:: INPUT RECORDS

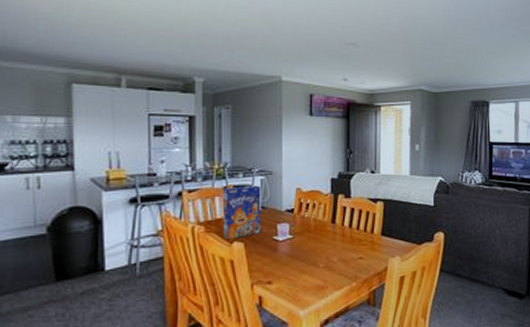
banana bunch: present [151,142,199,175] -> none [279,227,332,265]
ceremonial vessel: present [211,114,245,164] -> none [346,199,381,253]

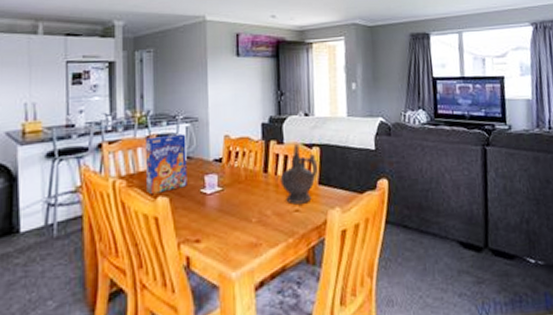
ceremonial vessel: none [346,199,381,253] -> present [280,144,318,205]

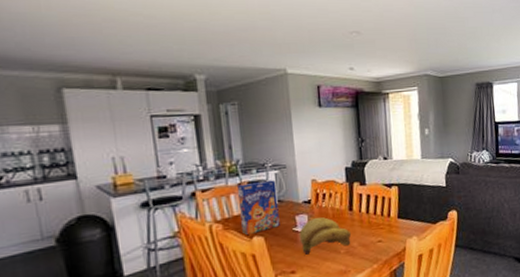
banana bunch: none [207,178,266,221] -> present [299,217,352,255]
ceremonial vessel: present [280,144,318,205] -> none [364,185,397,236]

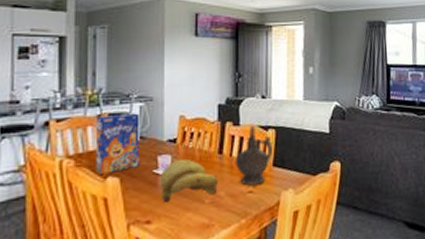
ceremonial vessel: none [364,185,397,236] -> present [235,126,272,186]

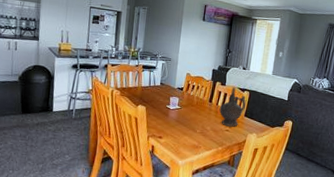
cereal box: present [96,113,140,174] -> none [132,66,162,103]
banana bunch: present [159,159,219,202] -> none [169,101,208,128]

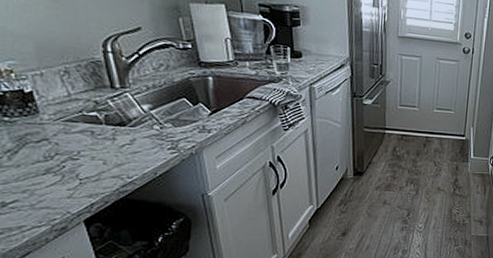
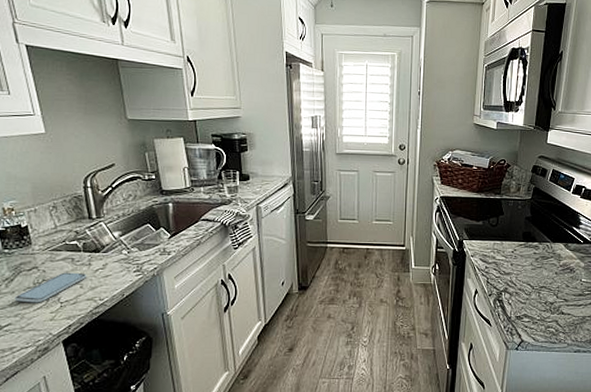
smartphone: none [20,146,111,179] -> present [14,272,87,303]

::::

TASK → Find the word "ceremonial" in the data and show each line that holds it.

EXERCISE OUTPUT →
ceremonial vessel: present [211,114,245,164] -> none [346,199,381,253]
ceremonial vessel: none [346,199,381,253] -> present [280,144,318,205]
ceremonial vessel: present [280,144,318,205] -> none [364,185,397,236]
ceremonial vessel: none [364,185,397,236] -> present [235,126,272,186]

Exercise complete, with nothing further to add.